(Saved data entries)
•••••

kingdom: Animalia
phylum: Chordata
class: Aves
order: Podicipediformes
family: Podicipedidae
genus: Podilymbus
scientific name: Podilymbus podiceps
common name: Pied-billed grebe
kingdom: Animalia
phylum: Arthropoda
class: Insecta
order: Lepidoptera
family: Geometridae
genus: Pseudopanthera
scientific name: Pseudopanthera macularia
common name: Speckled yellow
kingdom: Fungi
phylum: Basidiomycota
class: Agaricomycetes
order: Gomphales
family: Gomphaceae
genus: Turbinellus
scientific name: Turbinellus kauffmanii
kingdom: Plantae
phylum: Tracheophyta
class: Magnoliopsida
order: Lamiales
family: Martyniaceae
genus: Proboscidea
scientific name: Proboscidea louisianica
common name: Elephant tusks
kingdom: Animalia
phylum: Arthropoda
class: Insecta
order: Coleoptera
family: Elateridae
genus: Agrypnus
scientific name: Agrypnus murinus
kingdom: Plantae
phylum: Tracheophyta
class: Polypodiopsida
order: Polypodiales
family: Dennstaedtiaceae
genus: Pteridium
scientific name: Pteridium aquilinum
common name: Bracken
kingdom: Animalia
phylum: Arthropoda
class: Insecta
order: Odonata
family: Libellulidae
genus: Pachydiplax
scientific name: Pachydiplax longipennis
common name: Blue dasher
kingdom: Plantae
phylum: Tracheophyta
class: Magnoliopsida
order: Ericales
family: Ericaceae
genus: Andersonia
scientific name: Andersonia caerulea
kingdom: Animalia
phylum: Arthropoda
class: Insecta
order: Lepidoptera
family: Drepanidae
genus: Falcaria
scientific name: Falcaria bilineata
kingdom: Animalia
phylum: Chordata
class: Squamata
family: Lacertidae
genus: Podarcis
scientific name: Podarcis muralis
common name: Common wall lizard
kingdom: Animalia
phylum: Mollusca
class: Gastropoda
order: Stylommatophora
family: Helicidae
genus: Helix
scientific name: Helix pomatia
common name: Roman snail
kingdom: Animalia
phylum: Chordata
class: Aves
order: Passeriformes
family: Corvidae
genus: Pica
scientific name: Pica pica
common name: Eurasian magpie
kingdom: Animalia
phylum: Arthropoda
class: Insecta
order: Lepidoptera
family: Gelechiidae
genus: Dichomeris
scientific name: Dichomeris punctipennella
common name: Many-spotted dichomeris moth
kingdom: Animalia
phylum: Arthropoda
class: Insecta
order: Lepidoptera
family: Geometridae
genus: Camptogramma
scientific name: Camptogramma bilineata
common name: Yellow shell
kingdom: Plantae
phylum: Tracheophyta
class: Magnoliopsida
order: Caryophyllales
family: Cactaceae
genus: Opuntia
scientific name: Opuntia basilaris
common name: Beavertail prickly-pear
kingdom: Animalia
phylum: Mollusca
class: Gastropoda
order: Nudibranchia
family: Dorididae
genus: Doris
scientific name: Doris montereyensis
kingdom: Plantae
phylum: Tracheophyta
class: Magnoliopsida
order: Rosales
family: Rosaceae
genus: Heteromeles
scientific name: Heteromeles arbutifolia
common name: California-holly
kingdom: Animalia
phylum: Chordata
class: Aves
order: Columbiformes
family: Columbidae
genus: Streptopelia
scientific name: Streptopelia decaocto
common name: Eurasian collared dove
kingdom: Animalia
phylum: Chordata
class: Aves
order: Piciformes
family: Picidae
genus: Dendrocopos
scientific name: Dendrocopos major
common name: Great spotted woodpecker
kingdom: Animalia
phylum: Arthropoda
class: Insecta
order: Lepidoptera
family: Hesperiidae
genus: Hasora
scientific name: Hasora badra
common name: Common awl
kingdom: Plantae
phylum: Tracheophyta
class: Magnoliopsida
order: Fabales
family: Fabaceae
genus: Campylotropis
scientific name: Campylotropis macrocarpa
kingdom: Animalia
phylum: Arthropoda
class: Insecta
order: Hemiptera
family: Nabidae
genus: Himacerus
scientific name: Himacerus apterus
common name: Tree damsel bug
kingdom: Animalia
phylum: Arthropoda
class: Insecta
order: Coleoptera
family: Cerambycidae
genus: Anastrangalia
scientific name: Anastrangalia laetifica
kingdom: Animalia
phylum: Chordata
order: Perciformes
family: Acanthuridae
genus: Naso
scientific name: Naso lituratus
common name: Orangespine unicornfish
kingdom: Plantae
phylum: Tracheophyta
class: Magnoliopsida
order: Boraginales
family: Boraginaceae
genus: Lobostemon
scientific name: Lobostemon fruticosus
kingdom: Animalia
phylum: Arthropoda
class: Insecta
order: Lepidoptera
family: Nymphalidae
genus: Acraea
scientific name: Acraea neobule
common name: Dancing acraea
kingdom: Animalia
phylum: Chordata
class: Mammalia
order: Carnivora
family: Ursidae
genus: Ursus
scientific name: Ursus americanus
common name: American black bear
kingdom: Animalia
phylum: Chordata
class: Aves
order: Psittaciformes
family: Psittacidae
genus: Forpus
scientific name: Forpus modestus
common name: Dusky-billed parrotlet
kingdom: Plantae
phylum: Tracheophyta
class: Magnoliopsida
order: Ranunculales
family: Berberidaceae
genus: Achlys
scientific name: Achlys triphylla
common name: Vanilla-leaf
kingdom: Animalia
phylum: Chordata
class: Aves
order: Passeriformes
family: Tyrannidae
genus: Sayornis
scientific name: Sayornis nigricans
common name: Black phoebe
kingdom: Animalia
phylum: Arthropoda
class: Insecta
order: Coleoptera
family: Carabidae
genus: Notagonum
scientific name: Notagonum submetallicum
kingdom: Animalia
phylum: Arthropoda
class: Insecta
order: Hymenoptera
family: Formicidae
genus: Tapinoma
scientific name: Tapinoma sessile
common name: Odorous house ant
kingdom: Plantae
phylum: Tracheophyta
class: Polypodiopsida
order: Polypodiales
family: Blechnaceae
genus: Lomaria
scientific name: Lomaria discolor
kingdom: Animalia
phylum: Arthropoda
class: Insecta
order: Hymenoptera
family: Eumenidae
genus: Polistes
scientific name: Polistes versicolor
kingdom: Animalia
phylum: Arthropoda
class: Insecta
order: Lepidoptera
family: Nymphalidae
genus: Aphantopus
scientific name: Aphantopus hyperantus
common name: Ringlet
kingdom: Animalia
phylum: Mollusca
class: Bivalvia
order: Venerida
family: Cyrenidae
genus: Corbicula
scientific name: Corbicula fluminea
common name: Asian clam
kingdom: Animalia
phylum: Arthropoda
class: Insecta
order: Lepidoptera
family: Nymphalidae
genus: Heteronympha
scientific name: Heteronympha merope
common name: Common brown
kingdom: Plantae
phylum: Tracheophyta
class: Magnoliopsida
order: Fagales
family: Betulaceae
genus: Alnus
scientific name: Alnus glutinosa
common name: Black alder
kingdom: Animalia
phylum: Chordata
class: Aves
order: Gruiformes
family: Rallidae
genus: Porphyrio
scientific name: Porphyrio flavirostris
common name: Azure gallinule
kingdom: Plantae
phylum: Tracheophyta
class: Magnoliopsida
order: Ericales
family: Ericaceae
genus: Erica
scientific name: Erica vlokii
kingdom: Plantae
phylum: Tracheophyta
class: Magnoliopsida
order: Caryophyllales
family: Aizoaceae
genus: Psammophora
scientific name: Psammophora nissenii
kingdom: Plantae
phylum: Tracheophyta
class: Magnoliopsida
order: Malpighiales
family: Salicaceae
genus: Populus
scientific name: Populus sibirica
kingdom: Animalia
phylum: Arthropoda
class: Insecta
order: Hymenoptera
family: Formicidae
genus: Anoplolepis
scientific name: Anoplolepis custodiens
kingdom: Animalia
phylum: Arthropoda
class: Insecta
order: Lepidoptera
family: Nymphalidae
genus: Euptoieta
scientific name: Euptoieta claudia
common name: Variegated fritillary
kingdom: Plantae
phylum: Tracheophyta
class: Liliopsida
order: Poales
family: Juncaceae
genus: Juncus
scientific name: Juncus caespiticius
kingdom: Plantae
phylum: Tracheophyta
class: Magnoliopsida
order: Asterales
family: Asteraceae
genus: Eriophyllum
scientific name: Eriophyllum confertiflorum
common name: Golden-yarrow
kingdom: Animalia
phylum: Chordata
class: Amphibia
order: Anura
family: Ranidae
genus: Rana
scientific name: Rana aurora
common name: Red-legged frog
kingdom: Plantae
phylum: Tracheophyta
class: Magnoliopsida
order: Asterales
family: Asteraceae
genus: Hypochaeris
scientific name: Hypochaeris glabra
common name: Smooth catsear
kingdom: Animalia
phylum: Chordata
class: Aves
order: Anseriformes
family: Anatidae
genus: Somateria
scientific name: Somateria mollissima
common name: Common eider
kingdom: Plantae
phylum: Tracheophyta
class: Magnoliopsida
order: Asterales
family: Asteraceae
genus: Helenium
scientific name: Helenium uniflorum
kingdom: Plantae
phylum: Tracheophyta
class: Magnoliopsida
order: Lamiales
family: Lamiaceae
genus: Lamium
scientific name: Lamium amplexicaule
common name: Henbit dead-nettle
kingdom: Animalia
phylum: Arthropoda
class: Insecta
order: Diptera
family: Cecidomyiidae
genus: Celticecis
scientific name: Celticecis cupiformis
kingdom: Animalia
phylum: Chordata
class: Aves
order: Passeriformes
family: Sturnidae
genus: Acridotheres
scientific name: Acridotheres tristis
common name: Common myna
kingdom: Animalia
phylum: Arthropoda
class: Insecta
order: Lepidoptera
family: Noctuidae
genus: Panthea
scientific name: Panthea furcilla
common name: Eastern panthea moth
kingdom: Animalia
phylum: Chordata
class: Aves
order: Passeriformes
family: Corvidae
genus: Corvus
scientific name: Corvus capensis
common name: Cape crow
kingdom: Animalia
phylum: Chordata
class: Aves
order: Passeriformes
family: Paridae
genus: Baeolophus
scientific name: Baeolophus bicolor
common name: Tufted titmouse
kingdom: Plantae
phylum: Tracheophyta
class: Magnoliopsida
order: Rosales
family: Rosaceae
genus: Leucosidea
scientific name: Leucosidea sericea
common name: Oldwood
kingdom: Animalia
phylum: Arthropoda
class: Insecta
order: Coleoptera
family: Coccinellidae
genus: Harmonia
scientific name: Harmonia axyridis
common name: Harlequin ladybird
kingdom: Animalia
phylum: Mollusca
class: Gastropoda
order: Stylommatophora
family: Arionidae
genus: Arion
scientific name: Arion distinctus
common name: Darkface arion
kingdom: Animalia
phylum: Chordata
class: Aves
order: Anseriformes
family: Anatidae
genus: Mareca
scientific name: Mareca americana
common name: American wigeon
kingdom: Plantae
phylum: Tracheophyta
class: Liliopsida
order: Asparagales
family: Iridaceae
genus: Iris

•••••

Rewrite the lines of the material above, from its first line through the line that contains "genus: Turbinellus", as a JSON list of strings, with one string per line and blank lines skipped. Include both ends and nothing past them.

[
  "kingdom: Animalia",
  "phylum: Chordata",
  "class: Aves",
  "order: Podicipediformes",
  "family: Podicipedidae",
  "genus: Podilymbus",
  "scientific name: Podilymbus podiceps",
  "common name: Pied-billed grebe",
  "kingdom: Animalia",
  "phylum: Arthropoda",
  "class: Insecta",
  "order: Lepidoptera",
  "family: Geometridae",
  "genus: Pseudopanthera",
  "scientific name: Pseudopanthera macularia",
  "common name: Speckled yellow",
  "kingdom: Fungi",
  "phylum: Basidiomycota",
  "class: Agaricomycetes",
  "order: Gomphales",
  "family: Gomphaceae",
  "genus: Turbinellus"
]